Tiger Leads PGA to Record TV Ratings


Tuesday, August 22nd 2000, 12:00 am
By: News On 6


NEW YORK (AP) — Each time Tiger Woods comes up with an unprecedented victory, an unprecedented audience tunes in.

And the TV networks are more than happy to be along for the ride.

Woods' duel for the ages with Bob May at the PGA Championship drew the event's highest preliminary TV ratings on record.

CBS Sports' coverage of Sunday's final round, when Woods finally put away May in a three-hole playoff, got a big-market overnight rating of 10.0 with a 23 share.

That means about 10 million homes tuned in, and 23 percent of TVs that were on during the 1:30-7:45 p.m.

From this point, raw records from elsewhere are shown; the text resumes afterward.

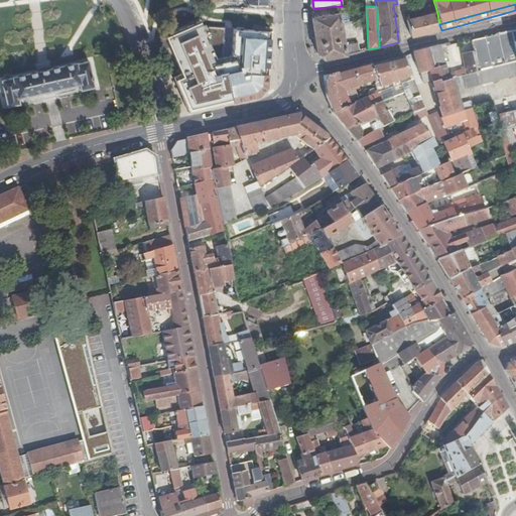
[(435,6),(414,11),(416,18),(437,13),(435,6)]
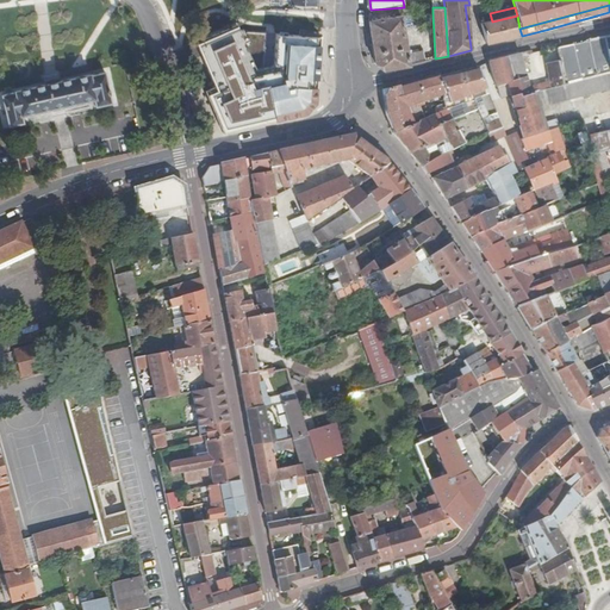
[(409,66),(424,62),(423,53),(408,54),(404,25),(416,24),(415,14),(371,20),(371,23),(377,64),(384,69),(409,66)]
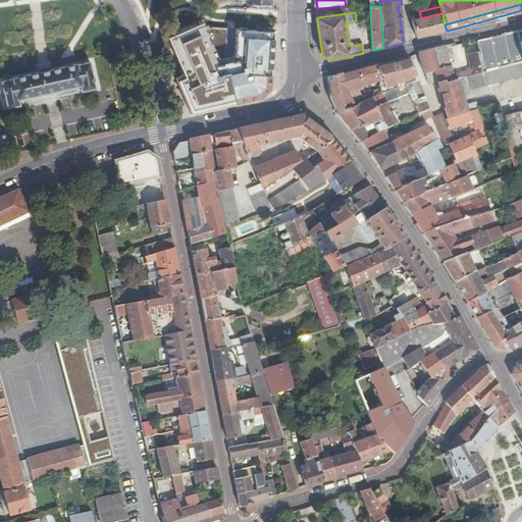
[(419,19),(418,37),(447,31),(445,24),(442,13),(421,18),(419,19)]
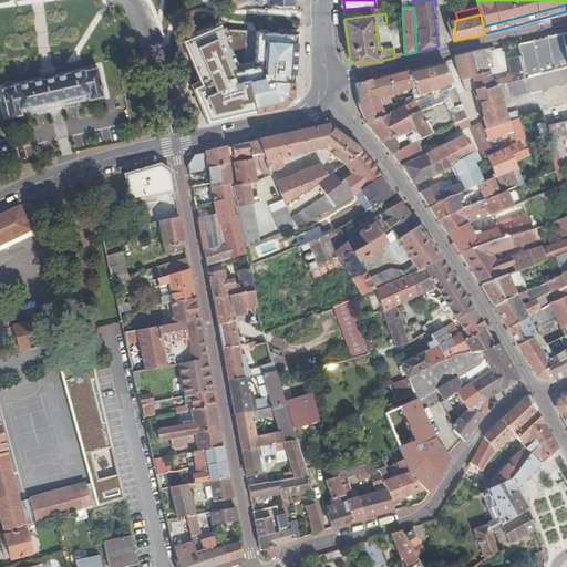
[(566,69),(566,34),(517,47),(519,58),(517,58),(524,81),(566,69)]
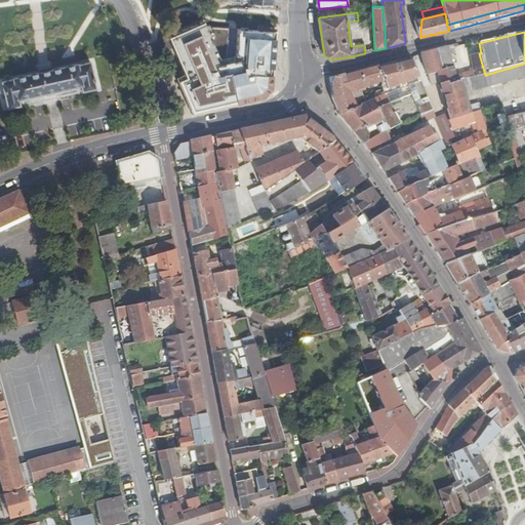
[(458,81),(448,46),(421,53),(421,54),(427,75),(428,75),(437,73),(440,83),(446,82),(447,84),(458,81)]
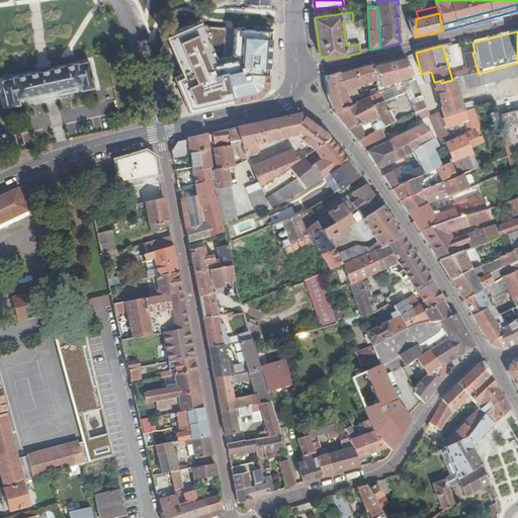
[(479,74),(472,53),(464,56),(468,71),(469,76),(479,74)]
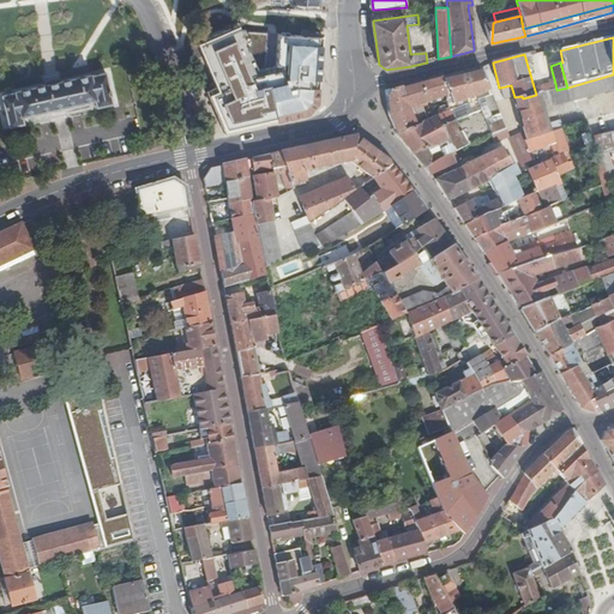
[(482,67),(445,77),(457,121),(458,121),(469,116),(481,110),(485,119),(488,126),(492,136),(505,128),(482,67)]
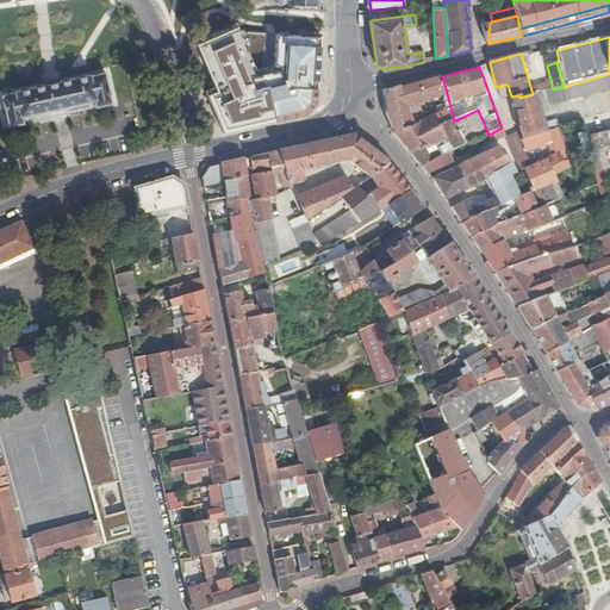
[(1,97),(7,128),(23,124),(22,117),(93,100),(94,107),(111,104),(105,74),(89,78),(88,75),(69,79),(54,82),(14,92),(14,94),(1,97)]
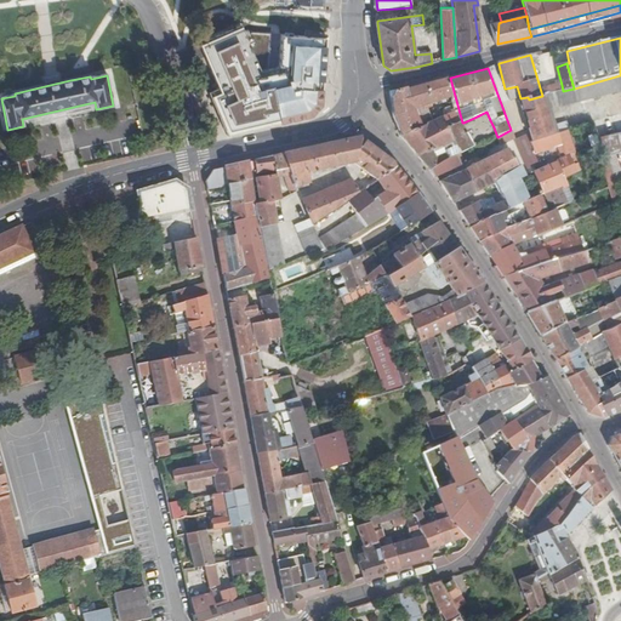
[(462,123),(450,78),(449,75),(391,92),(393,112),(396,121),(402,136),(433,123),(428,108),(451,98),(454,106),(446,108),(445,113),(446,118),(444,119),(449,129),(462,123)]
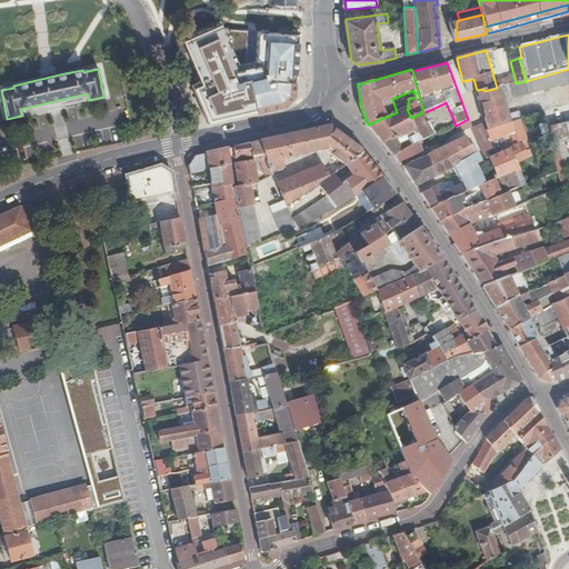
[(483,89),(477,90),(487,121),(472,130),(485,157),(490,155),(495,152),(493,149),(488,130),(521,120),(522,119),(520,112),(505,117),(500,102),(568,83),(568,69),(526,81),(516,83),(502,87),(497,88),(485,91),(483,89)]
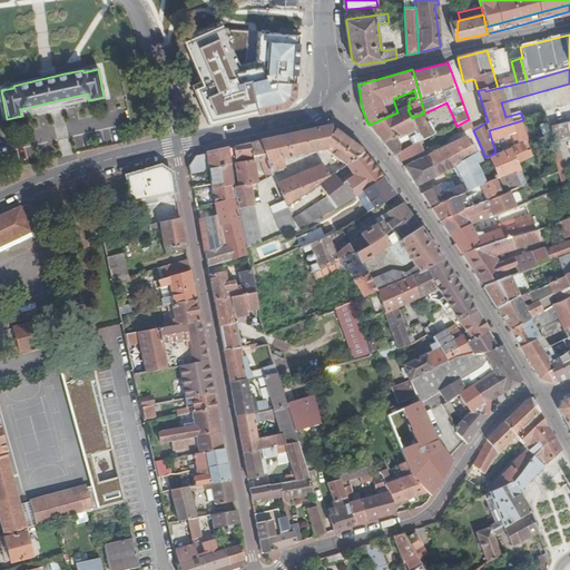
[(474,79),(464,81),(468,92),(478,90),(474,79)]
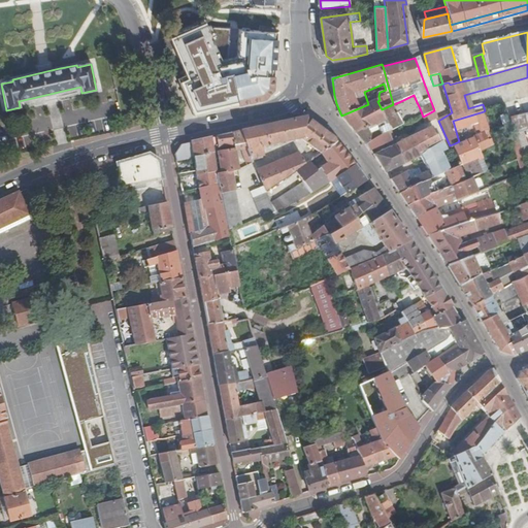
[(403,100),(406,107),(417,102),(414,95),(403,100)]
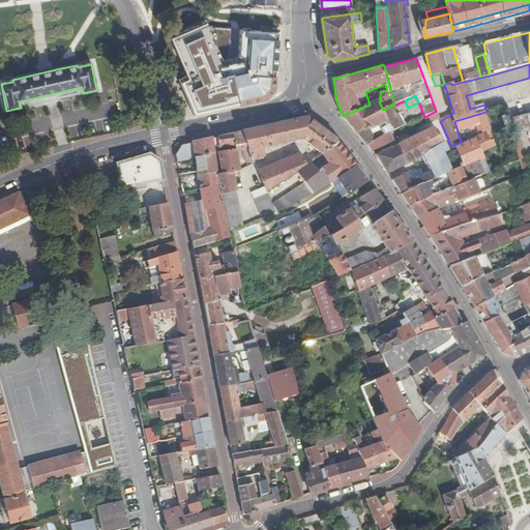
[(379,101),(370,105),(343,116),(357,134),(370,128),(382,122),(388,135),(390,134),(403,127),(405,126),(395,105),(394,105),(383,110),(379,101)]
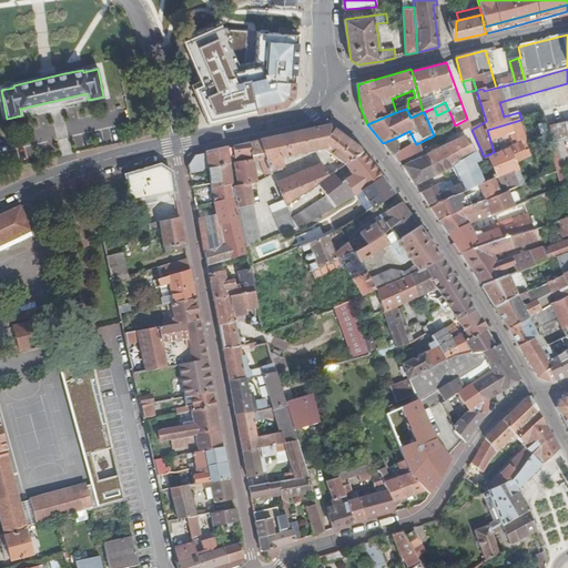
[(448,110),(437,115),(440,121),(452,117),(448,110)]
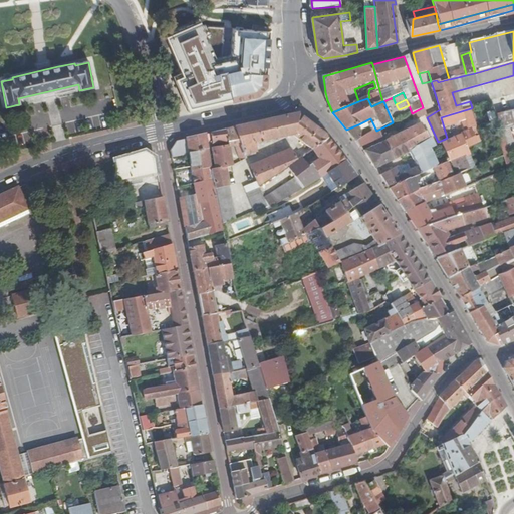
[(401,118),(402,117),(412,113),(409,105),(399,109),(398,110),(401,118)]
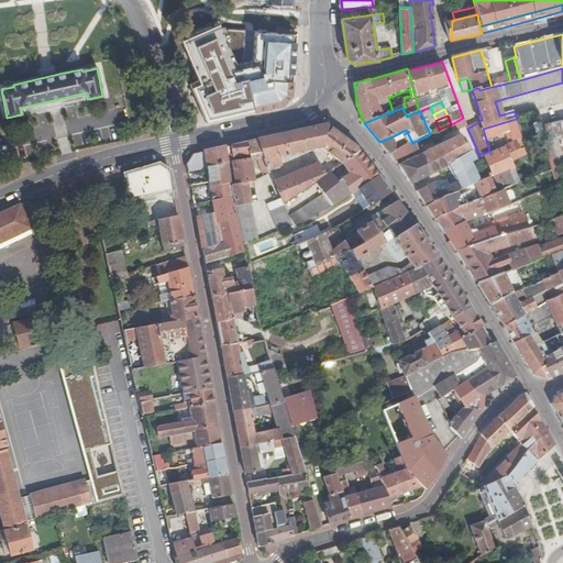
[(451,124),(454,132),(464,128),(462,124),(465,123),(463,118),(451,124)]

EDT broadcast were tuned to CBS.

The rating is 30 percent higher than the 7.7 overnight that CBS got last year at the PGA, when Woods beat Spanish sensation Sergio Garcia by a stroke.

That 1999 overnight rating was the previous best for the final round of a PGA Championship since at least 1986. CBS' overnight records don't go back beyond that year.

Sunday's telecast peaked, naturally, during the playoff, pulling in a 17.6 overnight with a 33 share from 7-7:30 p.m.

``People who never, ever watch golf — wives and young kids and daughters who never watch golf — are tuning in to watch Woods,'' CBS Sports president Sean McManus said Monday. ``I don't see it leveling off for a long time.''

May, a 31-year-old journeyman seeking his first career PGA Tour victory, led Woods by as many as two strokes early in Sunday's round, and then matched Woods stroke-for-stroke down the stretch.

``Once in a while you get that kind of story,'' McManus said. ``You couldn't have scripted it better: For Tiger to be behind a guy nobody's ever heard of, at a major.''

The victory was Woods' latest full of ``firsts.''

He's the first player to win consecutive PGA Championships since 1937, and the first to win three majors in a year since 1953. Woods also became the first player to own the scoring record in relation to par at all four major championships (he shares the PGA mark of 18 under with the unheralded May, of course).

When Woods won the U.S. Open by a record 15 strokes in June, NBC's telecast drew the highest Sunday rating for the tournament since 1981. His victory a month later at the British Open — by eight strokes to complete his career Grand Slam at 24, the youngest player to do so — helped ABC pull in that tournament's biggest ratings for a Sunday.

The Sunday overnights for each of those were bettered by the PGA, which was 33 percent higher than the British Open and 14 percent higher than the U.S. Open.

``One of the best things about this summer was that all three networks that have a major investment in major golf had their moments,'' McManus said. ``Woods has been very magnanimous about spreading around the wealth to NBC, ABC and CBS.''

When Woods won his first major title by a record 12 strokes at the 1997 Masters, CBS got a record 14.1 national rating.

Each rating point represents 1 percent of the nation's estimated 100.8 million TV households, and the overnight ratings for the PGA Championship were based on the country's 47 largest TV markets. National ratings will be released later in the week.

The share is the percentage of in-use TVs tuned to the program.